Yukarıdaki dönüşüm ihtiyacı bize ‘unique experience’lar (tekil tecrübeler) tanımlamayı ve sunmayı başaran markaların, imitasyon dünyasının kendi iş modellerine verdiği zarardan etkilenmeyeceklerini gösteriyor. Onlarla rekabet etmek zorunda kalmayacaklar. Etik olmadığını bildiğimiz ama o fiyatlara, o markanın veya on binlerce TL’ye satılan bir çantanın gerçek, samimi ve o fiyatı hak eden bir hikayesi olduğuna inanmayan gençler için imitasyon veya kiralama her zaman bir alternatif olarak kalacak. Bunu başaran markalar ise yeni lüks kavramının içini dolduracak. Aslında bu konuştuklarımızın temiz bir özeti var. Eğer elle tutulan ürününüze paylaşılabilir bir hikaye ekleyebilirseniz, gençler için satın aldıkları bir üründen çok, kendi sosyal para birimlerine katkı sağlayan bir marka algısı yaratabilirseniz, ürününüzü bir tecrübe ile birleştirmiş olacak ve böylece yeni lüksü yaratmış olacaksınız. Genç müşteriler; 70’li, 80’li ya da 90’lı yılların hedef kitleleri gibi kendilerini satın aldıkları ürünlerle tanımlamıyor ya da satın aldıkları ürünleri birer başarı olarak görmüyor. Onlar, başarı madalyaları gibi tekil deneyimler ve anılar biriktiriyor.
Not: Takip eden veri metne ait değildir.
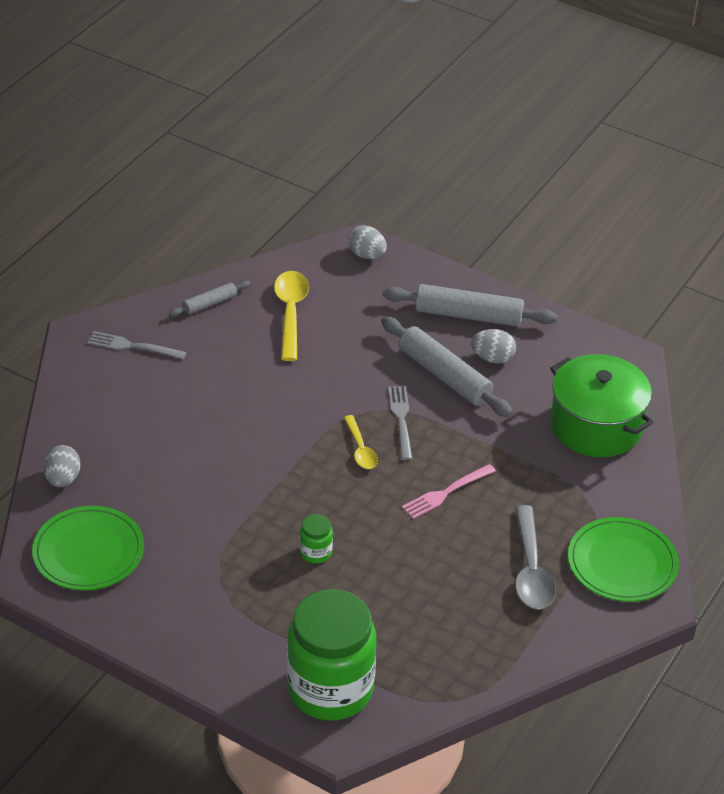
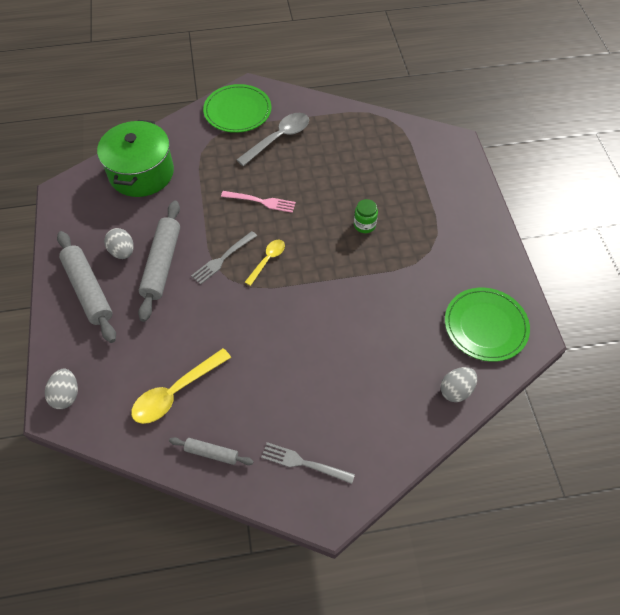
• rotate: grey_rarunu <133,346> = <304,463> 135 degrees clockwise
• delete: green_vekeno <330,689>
SADAKAT BAĞI KURMALARINI BEKLEMEYİN

Keyifli olmayı ve keyifli kalmayı hayatlarının merkezinde tutan bu kitle için takılabilecekleri bir marka yaratın. Sadece sizinle sadakat bağı kurmalarını beklemeyin. Aynı anda birkaç çanta markası ile ilişki yaşayacaklarını kabullenin ve oyun içinde yerinizi alın. Dijitali mutlaka kurallar setinizin içinde değerlendirin ve onlara bir paylaşılabilir hikaye vererek dijitali bir ölçeklendirme aracı olarak kullanın. Yaşamaktan hoşlanacakları hatta coşku hissedecekleri tecrübeler dizayn edin ve bu tecrübeleri erişilebilir kılın. Dilerseniz bunlarla uğraşırken bir UX/User Experience dizayn eden bir uzman ile çalışın. Sadece bir çanta sattığınızı unutun.
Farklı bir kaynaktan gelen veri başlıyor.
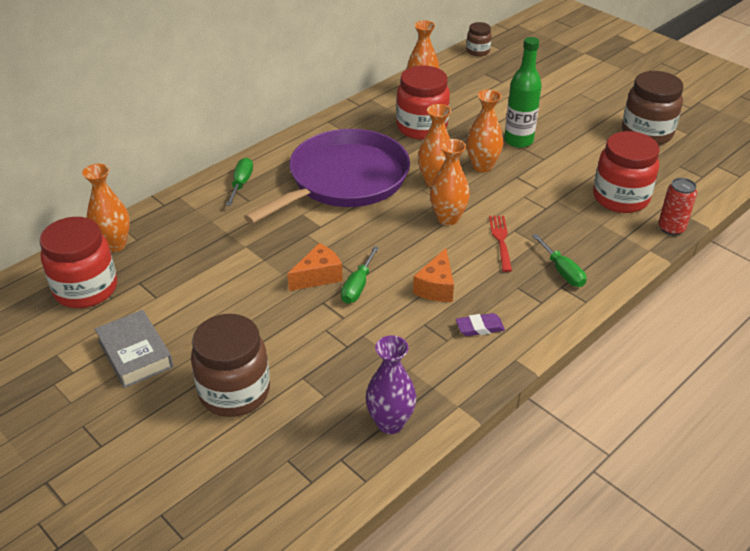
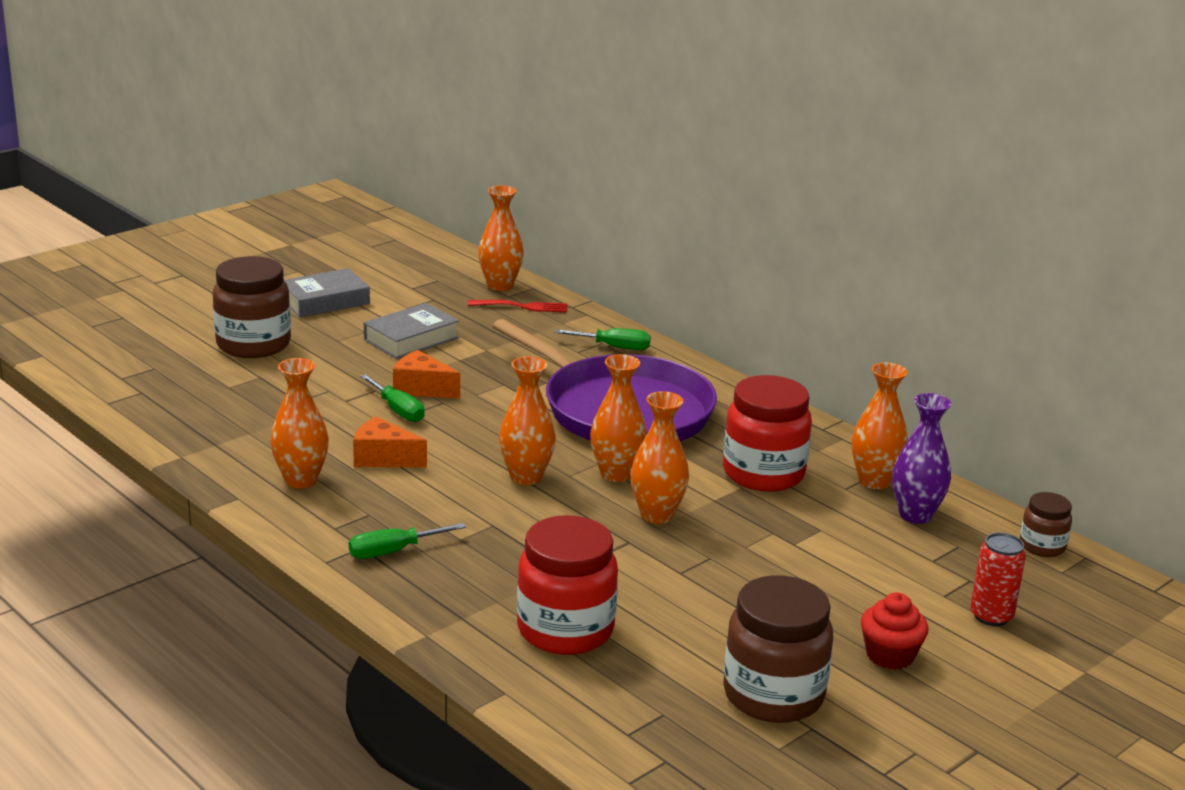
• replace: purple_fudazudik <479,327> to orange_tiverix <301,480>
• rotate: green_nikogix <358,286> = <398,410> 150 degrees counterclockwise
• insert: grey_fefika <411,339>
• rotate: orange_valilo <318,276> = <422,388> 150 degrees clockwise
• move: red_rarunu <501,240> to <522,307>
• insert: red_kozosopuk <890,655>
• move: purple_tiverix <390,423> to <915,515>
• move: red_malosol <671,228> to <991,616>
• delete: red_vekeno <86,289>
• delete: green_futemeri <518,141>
MARKALAR NASIL FARK YARATIYOR?

Bu süreci bir örnekle çok daha somutlaştırabiliriz. Royal Youth adında ortalama yaş kitlesi 13-28 olan bir espor kulübümüz var. Ekibimiz, markalarla sponsorluk görüşmeleri yapıyor. Türkiye’de birçok lüks marka, farklı toplantılarda bu kitlenin alım gücünden, lükse olan düşkünlüğünün azlığından, bu kitlenin kendi ürünlerini ve hizmetlerini hayal edemeyecek kadar uzak olduğundan dem vurabiliyor. Oysa Royal Youth bu yıl Türkiye şampiyonu oldu. Ardından da WORLDS isimli bir dünya şampiyonası organizasyonuna gittik. Milyonlarca genci ilgilendiren bir okazyon olarak Espor Dünya Şampiyonası’nın ana sponsoru ise tanıdık bir lüks markasıydı: Louis Vuitton. Yaptığı şey ise tam olarak burada bahsi geçen konuları ders niteliğinde uygulayışıydı. Oyunun içerisindeki kadın karakterleri bir yeni bir dijital modacı gibi giydirmiş, kendi ürünlerini bu avatarların üzerinde göstermeyi başarmış, böylece gençlerin günde 3-4 saat ilişki kurduğu karakterlerin üzerinde kendi cüzdanını ve ikonik karakterlerini işlemişti. Ürünü bir tecrübeye çevirmiş, bunu dijital kanalları kullanarak ölçeklendirmiş ve hatta sonuna birde zekice arzu nesnesi yerleştirmişti. Dünya Kupası bir Louis Vouitton çanta ile sahneye gelecekti. Bu lüks markanın kadın ağırlıklı hedef kitleye seslenen pazarlama stratejisinin, bu zekaya ve iç görüye oynaması beni çok etkiledi. UX’cileri ve pazarlama yöneticileri birlikte iyi çalışmış. Bu formülü ne kadar çok milenyum jenerasyonuna uygularsanız, o kadar ticari başarı elde edersiniz.